The Debian ghetto - gizi
https://bitcoinrevolt.wordpress.com/2015/08/26/the-debian-ghetto

======
forgottenpass
The "ghetto" dig seems unearned to me. The error message isn't great, but this
post is largely much todo about nothing. Software worked in a way you found
non-obvious and opaque, we can discuss that till the cows come home but it
doesn't explain the mini-tantrum documented in the blogpost.

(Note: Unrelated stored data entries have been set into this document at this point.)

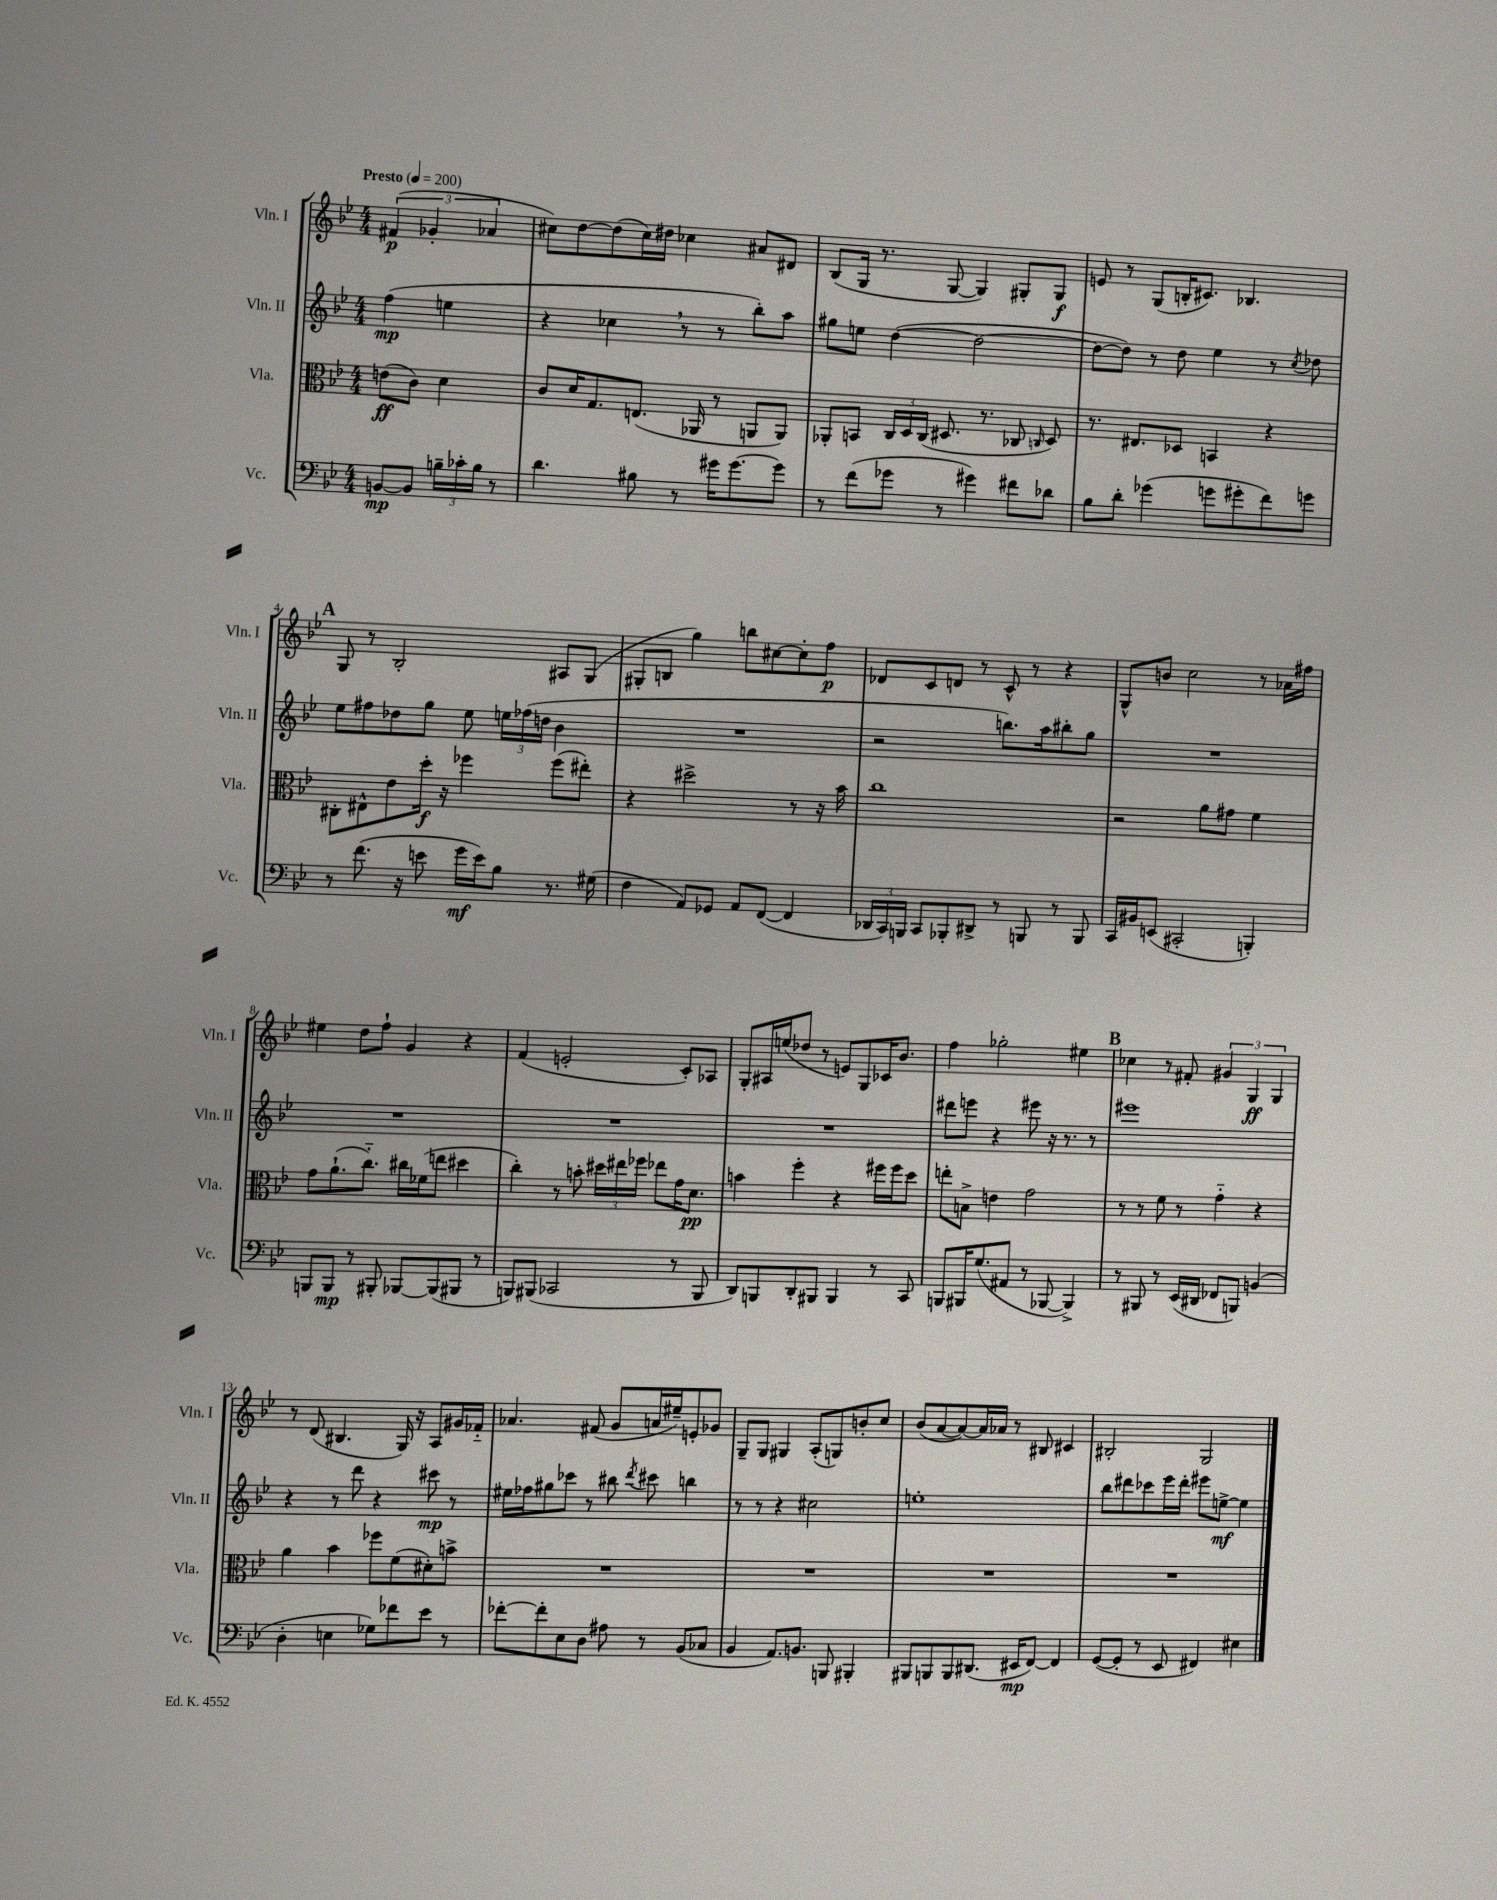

**kern	**dynam	**kern	**dynam	**kern	**dynam	**kern	**dynam
*part4	*part4	*part3	*part3	*part2	*part2	*part1	*part1
*staff4	*staff4	*staff3	*staff3	*staff2	*staff2	*staff1	*staff1
*I"Vc.	*	*I"Vla.	*	*I"Vln. II	*	*I"Vln. I	*
*I'Vc.	*	*I'Vla.	*	*I'Vln. II	*	*I'Vln. I	*
*clefF4	*	*clefC3	*	*clefG2	*	*clefG2	*
*k[b-e-]	*	*k[b-e-]	*	*k[b-e-]	*	*k[b-e-]	*
*M4/4	*	*M4/4	*	*M4/4	*	*M4/4	*
*MM200	*	*MM200	*	*MM200	*	*MM200	*
=	=	=	=	=	=	=	=
!	!	!	!	!	!	!LO:TX:a:B:t=Presto	!
[8BBn/L	mp	(8en\L	ff	(4ff\	mp	(6f#X/	p
8BB/J]	.	8c\J)	.	.	.	.	.
.	.	.	.	.	.	6g-X'/	.
24Bn~\LL	.	4d\	.	4een\	.	.	.
24c-X'\	.	.	.	.	.	.	.
24B\JJ	.	.	.	.	.	6a-X/	.
8r	.	.	.	.	.	.	.
=1	=1	=1	=1	=1	=1	=1	=1
4.d\	.	8c/L	.	4r	.	8cc#X\L)	.
.	.	16d/K	.	.	.	[8dd\	.
.	.	8.G/	.	.	.	.	.
.	.	.	.	4cc-X,\	.	(8dd\]	.
8B#X\	.	(8.En/J	.	.	.	16cc#\L)	.
.	.	.	.	.	.	16dd#X\JJ	.
8r	.	.	.	8r	.	4cc-X\	.
.	.	16AA-X/	.	.	.	.	.
16g#X\KL	.	8r	.	8r	.	.	.
[8.g#\	.	.	.	.	.	.	.
.	.	8AAn/L	.	8bb-'\L)	.	8a#X/L	.
8g#\J]	.	8AA/J)	.	8aa\J	.	8d#X/J	.
=2	=2	=2	=2	=2	=2	=2	=2
8r	.	8AA-X'/L	.	8gg#X\L	.	(8B-/L	.
(8f\L	.	8BBn/J	.	8een\J	.	16G/Jk	.
.	.	.	.	.	.	8.r	.
8g-X\J	.	24C/LL	.	([4dd\	.	.	.
.	.	24D/	.	.	.	.	.
.	.	(24C/JJ	.	.	.	.	.
8r	.	8.D#X/	.	.	.	[8G/	.
4g#X\)	.	.	.	2dd\_	.	4G/])	.
.	.	8.r	.	.	.	.	.
8f#X\L	.	8C-X/	.	.	.	8G#X'/L	.
.	.	16qqCn/	.	.	.	.	.
8d-X\J	.	8D#/)	.	.	.	8G#/J	f
=3	=3	=3	=3	=3	=3	=3	=3
8B-\L	.	8.r	.	8dd\L_	.	8en/	.
8d'\J	.	.	.	8dd\J])	.	8r	.
.	.	8.E#X/L	.	.	.	.	.
(4g-X\	.	.	.	8r	.	(8G/L	.
.	.	8D-X/J	.	8dd\	.	16Bn'/K	.
.	.	.	.	.	.	8.c#X/J)	.
8gn\L	.	4BBn/	.	4ee-\	.	.	.
8g#X'\	.	.	.	.	.	4.B-X/	.
8f\)	.	4r	.	8r	.	.	.
.	.	.	.	8qcc/	.	.	.
8gn\J	.	.	.	8dd-X\	.	.	.
!!LO:LB:g=z
!!LO:REH:place=s1:t=A
=4	=4	=4	=4	=4	=4	=4	=4
8r	.	8C#X'\L	.	8ee-\L	.	8G/	.
(8.f\	.	8E#X^^\	.	8ff#X\	.	8r	.
.	.	8e-\	.	8dd-X\	.	2B-'/	.
16r	.	.	.	.	.	.	.
8en\	.	16dd'\Jk	f	8gg\J	.	.	.
.	.	16r	.	.	.	.	.
16g\LL	mf	4ff-X\	.	8ee-\	.	.	.
16e\J)	.	.	.	.	.	.	.
8B-\J	.	.	.	24een\LL	.	.	.
.	.	.	.	(24ff-X\	.	.	.
.	.	.	.	24ddn\JJ	.	.	.
8.r	.	(8ff-\L	.	4b-\	.	8A#X/L	.
.	.	8ee#X'\J)	.	.	.	(8G/J	.
(16G#X\	.	.	.	.	.	.	.
=5	=5	=5	=5	=5	=5	=5	=5
4F\	.	4r	.	1r	.	8G#X'/L	.
.	.	.	.	.	.	8Bn/J	.
8AA/L)	.	2dd#X^\	.	.	.	4gg\)	.
8GG-X/J	.	.	.	.	.	.	.
8AA/L	.	.	.	.	.	8bbn\L	.
([8FF/J	.	.	.	.	.	[8cc#X\	.
4FF/]	.	8r	.	.	.	8cc#'\]	.
.	.	16r	.	.	.	8ff\J	p
.	.	16b-\	.	.	.	.	.
=6	=6	=6	=6	=6	=6	=6	=6
24DD-X/LL	.	1cc	.	2r	.	8d-X/L	.
24CC/)	.	.	.	.	.	.	.
24BBBn/JJ	.	.	.	.	.	.	.
8CC/L	.	.	.	.	.	8c/	.
8BBB-X'/	.	.	.	.	.	8dn/J	.
8DD#X^/J	.	.	.	.	.	8r	.
8r	.	.	.	8.bbn\L)	.	8c^^/	.
8BBBn/	.	.	.	.	.	8r	.
.	.	.	.	16aa\k	.	.	.
8r	.	.	.	8bb#X'\	.	4r	.
8BBB/	.	.	.	8gg\J	.	.	.
=7	=7	=7	=7	=7	=7	=7	=7
16CC/LL	.	2r	.	1r	.	8G^^/L	.
16BB#X/J	.	.	.	.	.	.	.
(8EEn/J	.	.	.	.	.	8bn/J	.
2CC#X'/	.	.	.	.	.	2cc\	.
.	.	8a\L	.	.	.	.	.
.	.	8g#X\J	.	.	.	.	.
4BBBn'/)	.	4f\	.	.	.	8r	.
.	.	.	.	.	.	16a-X\LL	.
.	.	.	.	.	.	16ff#X\JJ	.
!!LO:LB:g=z
=8	=8	=8	=8	=8	=8	=8	=8
8BBBn/L	.	8g\L	.	1r	.	4ee#X\	.
8BBB/J	mp	(8.a`\	.	.	.	.	.
8r	.	.	.	.	.	8dd\L	.
.	.	8.cc\J)	.	.	.	.	.
8BBB#X'/	.	.	.	.	.	8ff`\J	.
[8BBB-X/L	.	16cc#X\LL	.	.	.	4g/	.
.	.	(16f-X\J	.	.	.	.	.
(8BBB-/]	.	8een\J	.	.	.	.	.
8BBB#X/J	.	4dd#X\	.	.	.	4r	.
8r	.	.	.	.	.	.	.
=9	=9	=9	=9	=9	=9	=9	=9
8BBBn/L)	.	4cc'\)	.	1r	.	(4f/	.
(8BBB#X/J	.	.	.	.	.	.	.
2CC-X/	.	8r	.	.	.	2en'/	.
.	.	8bn'\	.	.	.	.	.
.	.	24dd#X\LL	.	.	.	.	.
.	.	24ee#X\	.	.	.	.	.
.	.	24ff-X\JJ	.	.	.	.	.
.	.	8ee-X\L	.	.	.	.	.
8r	.	16g\K	.	.	.	8c'/L)	.
.	.	8.d\J	pp	.	.	.	.
8BBB#/	.	.	.	.	.	8A-X/J	.
=10	=10	=10	=10	=10	=10	=10	=10
8DD/L)	.	4bn\	.	1r	.	8G'/L	.
8BBBn/	.	.	.	.	.	16A#X/L	.
.	.	.	.	.	.	(16een/J	.
8DD'/	.	4ff'\	.	.	.	8dd-X/J	.
8BBB#X/J	.	.	.	.	.	8r	.
4BBB#/	.	4r	.	.	.	8en/L)	.
.	.	.	.	.	.	8G/	.
8r	.	16ff#X\LL	.	.	.	16c-X/K	.
.	.	16ff#\J	.	.	.	8.b-/J	.
8CC/	.	8dd\J	.	.	.	.	.
=11	=11	=11	=11	=11	=11	=11	=11
8BBBn/L	.	8een'\L	.	8ddd#X\L	.	4ff\	.
16BBB#X/K	.	8Bn^\J	.	8eeen\J	.	.	.
(8.G/	.	.	.	.	.	.	.
.	.	4en\	.	4r	.	2gg-X'\	.
8AA#X/J	.	.	.	.	.	.	.
8r	.	2g\	.	8eee#X\	.	.	.
[8BBB-X/	.	.	.	16r	.	.	.
.	.	.	.	8.r	.	.	.
4BBB-^/])	.	.	.	.	.	4ee#X\	.
.	.	.	.	8r	.	.	.
!!LO:REH:place=s1:t=B
=12	=12	=12	=12	=12	=12	=12	=12
8r	.	8r	.	1eee#X	.	4cc-X\	.
8BBB#X/	.	8r	.	.	.	.	.
8r	.	8f\	.	.	.	8r	.
(16EE-/LL	.	8r	.	.	.	8f#X'/	.
16DD#X/JJ	.	.	.	.	.	.	.
8FF-X/L	.	4g\	.	.	.	6g#X/	.
8BBBn/J)	.	.	.	.	.	.	.
.	.	.	.	.	.	6G/	ff
(4BBn/	.	4r	.	.	.	.	.
.	.	.	.	.	.	6G/	.
!!LO:LB:g=z
=13	=13	=13	=13	=13	=13	=13	=13
4D'\	.	4a\	.	4r	.	8r	.
.	.	.	.	.	.	(8d/	.
4En\	.	4b-\	.	8r	.	4.B#X/	.
.	.	.	.	8ddd\	.	.	.
8G-X\L)	.	8ff-X\L	.	4r	.	.	.
8f-X\	.	(8f\	.	.	.	16G/)	.
.	.	.	.	.	.	16r	.
8e-\J	.	8d#X'\)	.	8ccc#X\	mp	8A/L	.
8r	.	8bn^\J	.	8r	.	16g#X/L	.
.	.	.	.	.	.	16f-X/JJ	.
=14	=14	=14	=14	=14	=14	=14	=14
[8f-X'\L	.	1r	.	16ee#X\LL	.	4.a-X/	.
.	.	.	.	16ff-X\J	.	.	.
8f-'\]	.	.	.	8gg#X\	.	.	.
8E-\	.	.	.	8ccc-X\J	.	.	.
8D\J	.	.	.	8r	.	(8f#X/	.
8A#X\	.	.	.	8bb#X\	.	8g/L	.
.	.	.	.	8qddd/	.	.	.
8r	.	.	.	8ccc#X\	.	16an/L	.
.	.	.	.	.	.	16ee#X~/J)	.
(8BB-/L	.	.	.	4bbn\	.	8en'/	.
8C-X/J	.	.	.	.	.	8g-X/J	.
=15	=15	=15	=15	=15	=15	=15	=15
4BB-/	.	1r	.	8r	.	8G~/L	.
.	.	.	.	8r	.	8G/J	.
8.AA/L)	.	.	.	4r	.	4G#X/	.
8.BBn/J	.	.	.	.	.	.	.
.	.	.	.	2cc#X\	.	(8A'/L	.
8BBBn/	.	.	.	.	.	8Gn/)	.
4BBB#X'/	.	.	.	.	.	8bn'/	.
.	.	.	.	.	.	8cc/J	.
=16	=16	=16	=16	=16	=16	=16	=16
8BBB#X/L	.	1r	.	1een'	.	(8b-/L	.
8BBBn/	.	.	.	.	.	[8a/	.
8BBB/	.	.	.	.	.	8a/_)	.
(8.DD#X/J	.	.	.	.	.	16a/L]	.
.	.	.	.	.	.	16a-X/JJ	.
.	.	.	.	.	.	8r	.
16EE#X/KL	mp	.	.	.	.	.	.
[8FF/J)	.	.	.	.	.	8B#X/	.
4FF/]	.	.	.	.	.	4c#X/	.
=17	=17	=17	=17	=17	=17	=17	=17
([8GG/L	.	1r	.	8bb-\L	.	2B#X'/	.
8GG'/J]	.	.	.	8ddd#X\	.	.	.
8r	.	.	.	8ccc-X\	.	.	.
8EE-/	.	.	.	16eee-\L	.	.	.
.	.	.	.	16ddd#'\JJ	.	.	.
4FF#X/)	.	.	.	8eee#X\L	.	2G/	.
.	.	.	.	[8een^\J	mf	.	.
4E#X\	.	.	.	4ee\]	.	.	.
==	==	==	==	==	==	==	==
*-	*-	*-	*-	*-	*-	*-	*-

The first two things I thought to google off that error message ("native
package version may not have a revision", '"native package" revision') lead to
a workaround as the first result, and an explanation of the limitation
respectively.

I don't know anything about debian packaging beyond the time I used deb-src to
grab a package and debug a PAM module, and I won't defend their packaging
process and tools as I don't know them. But even I know the difference between
quilt and native packages, something your manged to come out the other end of
this process without stumbling into. If documentation reads "You should only
use a native Debian package when it is clear that the package would only ever
be of use in Debian," I'm not going to fault Debian for not giving you the
version number flexibility you're angry they only provide to quilt (non-
native) packages.

You assert "The Debian team will X" as if you somehow know the Debian team
well enough to predict how they'll respond to the suggestion while
simultaneously not knowing the Debian project well enough to grasp the basics
of their packaging format? I should have just stopped reading when you
admitted your only two debugging tools were google and printf.